What Is A Flyer in Golf?

Golf has its fair share of unique terms and phrases, and one of them is the “flyer.” So, what exactly is a flyer in golf? Let’s dive into it.

Understanding the Flyer

A flyer refers to a golf shot that flies further than expected. It usually occurs when hitting from short to medium-length rough, also known as a “flyer lie.” When there is grass behind the golf ball, it becomes challenging to hit the ball without getting grass trapped between the ball and the clubface.

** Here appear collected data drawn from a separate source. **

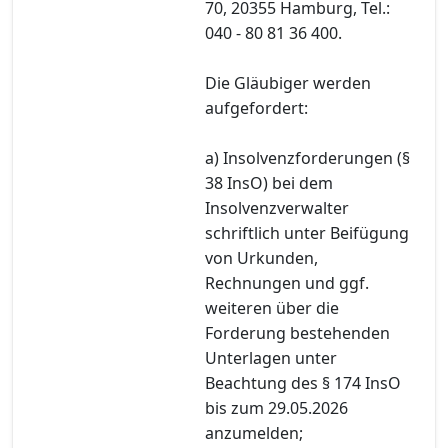
70, 20355 Hamburg, Tel.:
040 - 80 81 36 400.
Die Gläubiger werden
aufgefordert:
a) Insolvenzforderungen (§
38 InsO) bei dem
Insolvenzverwalter
schriftlich unter Beifügung
von Urkunden,
Rechnungen und ggf.
weiteren über die
Forderung bestehenden
Unterlagen unter
Beachtung des § 174 InsO
bis zum 29.05.2026
anzumelden;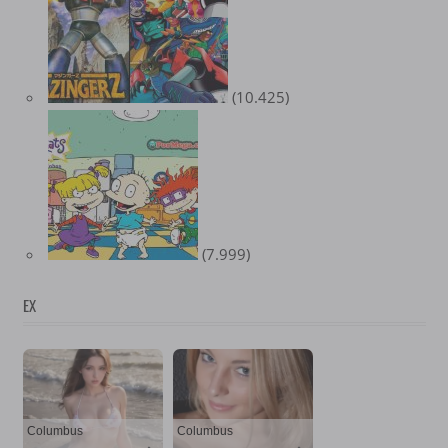
(10.425)
(7.999)
EX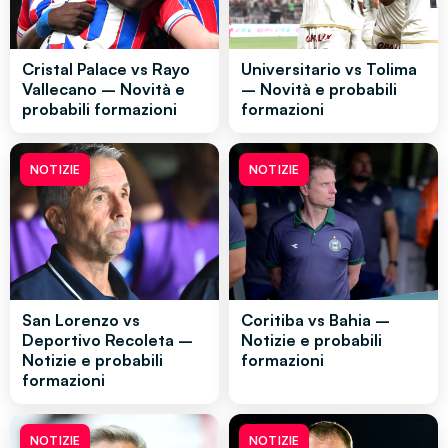
Cristal Palace vs Rayo
Universitario vs Tolima
Vallecano – Novità e
– Novità e probabili
probabili formazioni
formazioni
NOTIZIE
NOTIZIE
San Lorenzo vs
Coritiba vs Bahia –
Deportivo Recoleta –
Notizie e probabili
Notizie e probabili
formazioni
formazioni
NOTIZIE
NOTIZIE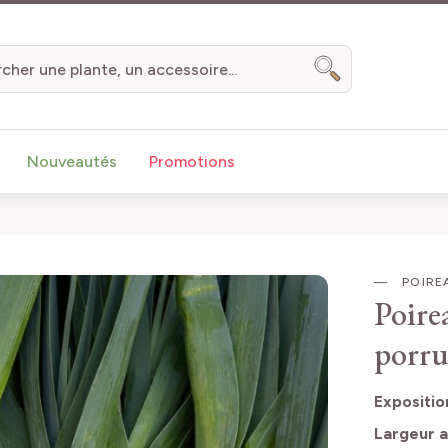
Chercher
Nouveautés
Promotions
POIRE
Poire
porru
Expositio
Largeur a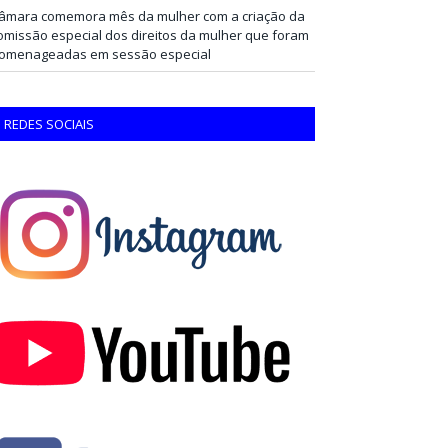
âmara comemora mês da mulher com a criação da
omissão especial dos direitos da mulher que foram
omenageadas em sessão especial
REDES SOCIAIS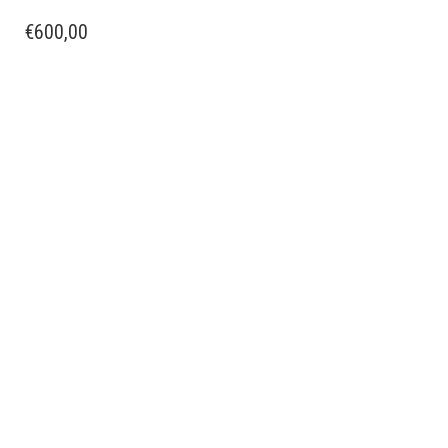
€
600,00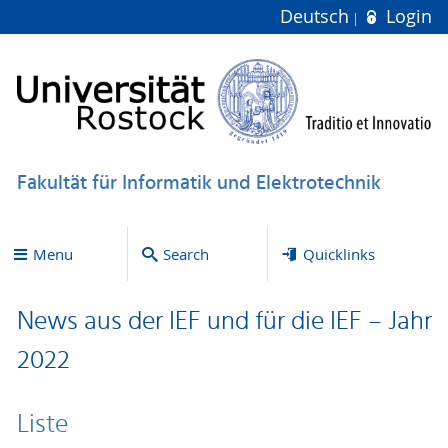
Deutsch
Login
Fakultät für Informatik und Elektrotechnik
Menu
Search
Quicklinks
News aus der IEF und für die IEF – Jahr
2022
Liste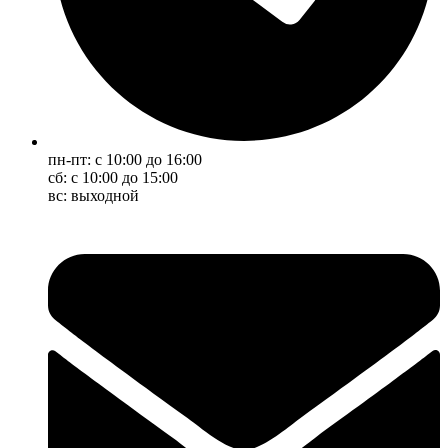
пн-пт: с 10:00 до 16:00
сб: с 10:00 до 15:00
вс: выходной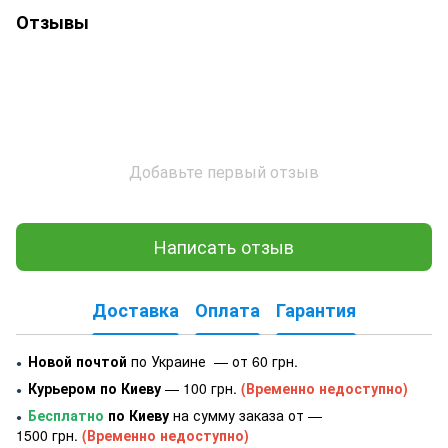
Отзывы
Добавьте первый отзыв
Написать отзыв
Доставка
Оплата
Гарантия
Новой почтой
по Украине — от 60 грн.
●
Курьером по Киеву
— 100 грн.
(Временно недоступно)
●
Бесплатно
по Киеву
на сумму заказа от —
●
1500 грн.
(Временно недоступно)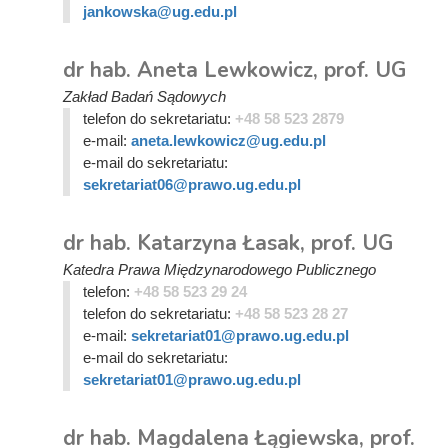
jankowska@ug.edu.pl
dr hab. Aneta Lewkowicz, prof. UG
Zakład Badań Sądowych
telefon do sekretariatu:
+48 58 523 2879
e-mail:
aneta.lewkowicz@ug.edu.pl
e-mail do sekretariatu:
sekretariat06@prawo.ug.edu.pl
dr hab. Katarzyna Łasak, prof. UG
Katedra Prawa Międzynarodowego Publicznego
telefon:
+48 58 523 29 24
telefon do sekretariatu:
+48 58 523 28 27
e-mail:
sekretariat01@prawo.ug.edu.pl
e-mail do sekretariatu:
sekretariat01@prawo.ug.edu.pl
dr hab. Magdalena Łągiewska, prof.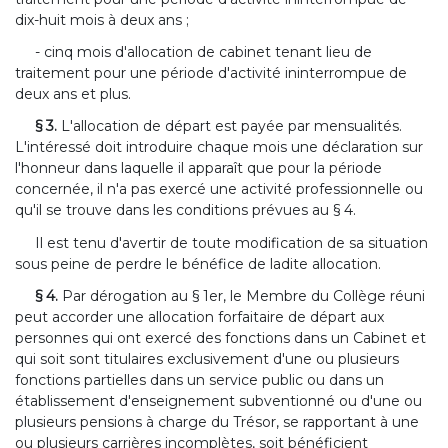
dix-huit mois à deux ans ;
- cinq mois d'allocation de cabinet tenant lieu de
traitement pour une période d'activité ininterrompue de
deux ans et plus.
§ 3.
L'allocation de départ est payée par mensualités.
L'intéressé doit introduire chaque mois une déclaration sur
l'honneur dans laquelle il apparaît que pour la période
concernée, il n'a pas exercé une activité professionnelle ou
qu'il se trouve dans les conditions prévues au § 4.
Il est tenu d'avertir de toute modification de sa situation
sous peine de perdre le bénéfice de ladite allocation.
§ 4.
Par dérogation au § 1er, le Membre du Collège réuni
peut accorder une allocation forfaitaire de départ aux
personnes qui ont exercé des fonctions dans un Cabinet et
qui soit sont titulaires exclusivement d'une ou plusieurs
fonctions partielles dans un service public ou dans un
établissement d'enseignement subventionné ou d'une ou
plusieurs pensions à charge du Trésor, se rapportant à une
ou plusieurs carrières incomplètes, soit bénéficient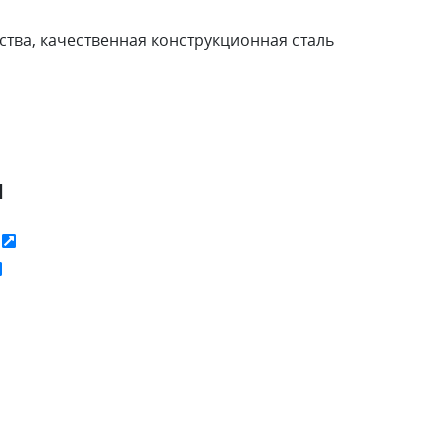
ства, качественная конструкционная сталь
я
ь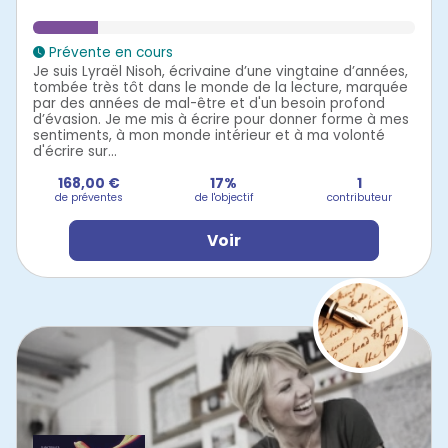
Prévente en cours
Je suis Lyraël Nisoh, écrivaine d’une vingtaine d’années,
tombée très tôt dans le monde de la lecture, marquée
par des années de mal-être et d'un besoin profond
d’évasion. Je me mis à écrire pour donner forme à mes
sentiments, à mon monde intérieur et à ma volonté
d'écrire sur...
168,00 €
17%
1
de préventes
de l'objectif
contributeur
Voir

How to Identify a Flyer Lie

To identify a flyer lie, the first thing you should do when you get to your ball is to evaluate your lie. You will rarely catch a flyer off the fairway or out of thick rough. If your golf ball is in the fairway or even the first cut of rough, the grass is likely not long enough to get caught between the clubface and ball. However, if your ball is sitting down and surrounded by medium-length rough, you likely have a flyer lie.

Factors Affecting Flyers

Flyers are most commonly hit with 6, 7, 8, or 9 irons due to their trajectory and the amount of spin they create. Additionally, flyers can be more common on wet days. Water on the ball, grass, or clubface reduces friction, which in turn reduces spin rates. This is one of the reasons why PGA tour players always ensure the clubface is as dry as possible before hitting a shot.

Playing a Flyer Lie

Playing a flyer lie can be challenging, even for professionals. The amount of spin the lie is going to take off a shot is difficult to predict. However, here are some options depending on your lie and skill level:

  • Club down: Consider using a club that is lower in loft, possibly even more than 1 club if there are significant hazards behind the green.
  • Choke down: Choking down on the club increases control while reducing swing speed due to the reduction in club length/swing arc.
  • Open the clubface: Opening the clubface at impact causes the ball to fly higher than normal.

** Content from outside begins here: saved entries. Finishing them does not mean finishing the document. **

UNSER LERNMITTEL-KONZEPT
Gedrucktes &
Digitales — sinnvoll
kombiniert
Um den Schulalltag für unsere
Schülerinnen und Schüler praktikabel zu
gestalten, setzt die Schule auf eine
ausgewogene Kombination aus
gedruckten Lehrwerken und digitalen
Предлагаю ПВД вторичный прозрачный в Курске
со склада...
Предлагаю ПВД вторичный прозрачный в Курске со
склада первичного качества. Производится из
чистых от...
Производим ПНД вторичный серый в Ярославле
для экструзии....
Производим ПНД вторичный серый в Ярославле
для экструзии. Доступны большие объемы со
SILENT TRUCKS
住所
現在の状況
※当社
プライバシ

Strategy When Dealing With a Flyer Lie

When facing a flyer lie, it is crucial to play smart and know your skill level. Assess the situation and make an informed decision. For example, if you have an obvious flyer lie with water behind the green and a middle pin at 178 yards, you may need to consider laying up or purposely missing short. This way, you can avoid the risk of going long and potentially finding trouble beyond the green.

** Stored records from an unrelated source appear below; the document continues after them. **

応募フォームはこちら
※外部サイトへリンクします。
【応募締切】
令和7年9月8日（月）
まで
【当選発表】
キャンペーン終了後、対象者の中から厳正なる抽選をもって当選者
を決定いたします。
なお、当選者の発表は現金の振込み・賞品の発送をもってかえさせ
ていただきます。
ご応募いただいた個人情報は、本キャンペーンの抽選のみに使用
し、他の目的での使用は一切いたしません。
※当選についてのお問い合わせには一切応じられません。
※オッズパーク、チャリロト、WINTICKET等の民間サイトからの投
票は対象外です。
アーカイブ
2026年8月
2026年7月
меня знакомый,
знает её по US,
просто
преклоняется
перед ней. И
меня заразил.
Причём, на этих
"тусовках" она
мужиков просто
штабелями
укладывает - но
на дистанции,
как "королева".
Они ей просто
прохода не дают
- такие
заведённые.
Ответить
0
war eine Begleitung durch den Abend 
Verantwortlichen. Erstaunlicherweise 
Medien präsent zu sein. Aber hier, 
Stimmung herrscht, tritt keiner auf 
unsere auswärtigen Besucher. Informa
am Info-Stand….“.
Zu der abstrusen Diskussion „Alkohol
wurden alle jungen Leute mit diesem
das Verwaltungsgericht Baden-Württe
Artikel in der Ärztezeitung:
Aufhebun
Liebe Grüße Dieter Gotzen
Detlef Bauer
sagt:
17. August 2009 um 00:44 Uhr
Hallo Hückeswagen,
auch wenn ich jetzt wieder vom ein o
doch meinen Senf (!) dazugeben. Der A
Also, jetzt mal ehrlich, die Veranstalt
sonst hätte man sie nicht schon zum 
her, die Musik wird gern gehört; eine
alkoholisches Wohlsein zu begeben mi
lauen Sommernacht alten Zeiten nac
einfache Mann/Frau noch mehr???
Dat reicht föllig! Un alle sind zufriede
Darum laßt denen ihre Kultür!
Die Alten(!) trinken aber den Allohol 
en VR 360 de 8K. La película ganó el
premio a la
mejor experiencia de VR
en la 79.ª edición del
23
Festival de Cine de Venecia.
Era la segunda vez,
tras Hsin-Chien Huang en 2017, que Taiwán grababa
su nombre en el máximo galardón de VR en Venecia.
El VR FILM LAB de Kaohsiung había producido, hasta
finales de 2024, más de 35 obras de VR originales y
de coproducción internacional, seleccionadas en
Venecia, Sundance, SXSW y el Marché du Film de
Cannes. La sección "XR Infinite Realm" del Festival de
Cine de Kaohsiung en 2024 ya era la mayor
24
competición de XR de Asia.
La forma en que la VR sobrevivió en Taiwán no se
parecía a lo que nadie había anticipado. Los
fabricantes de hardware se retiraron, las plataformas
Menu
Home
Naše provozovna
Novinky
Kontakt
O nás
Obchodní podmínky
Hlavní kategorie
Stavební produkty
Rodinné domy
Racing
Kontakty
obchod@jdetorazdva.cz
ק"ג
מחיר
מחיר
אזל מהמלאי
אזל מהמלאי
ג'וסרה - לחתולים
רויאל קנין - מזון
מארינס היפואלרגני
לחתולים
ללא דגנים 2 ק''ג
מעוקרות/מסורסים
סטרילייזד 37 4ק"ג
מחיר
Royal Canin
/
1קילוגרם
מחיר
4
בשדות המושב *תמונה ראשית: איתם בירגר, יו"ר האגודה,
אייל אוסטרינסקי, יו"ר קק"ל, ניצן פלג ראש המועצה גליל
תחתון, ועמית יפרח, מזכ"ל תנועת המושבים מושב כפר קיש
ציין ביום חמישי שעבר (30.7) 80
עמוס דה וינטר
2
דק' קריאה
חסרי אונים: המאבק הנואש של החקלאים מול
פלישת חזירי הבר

Always focus on avoiding the big miss and make strategic choices that suit your game.

Remember, understanding the nuances of different lies and shots in golf can greatly improve your performance on the course.


Now that you know what a flyer is in golf, you can better navigate situations where this shot may come into play. By evaluating your lie, making necessary adjustments, and strategically planning your shots, you can improve your chances of success on the course.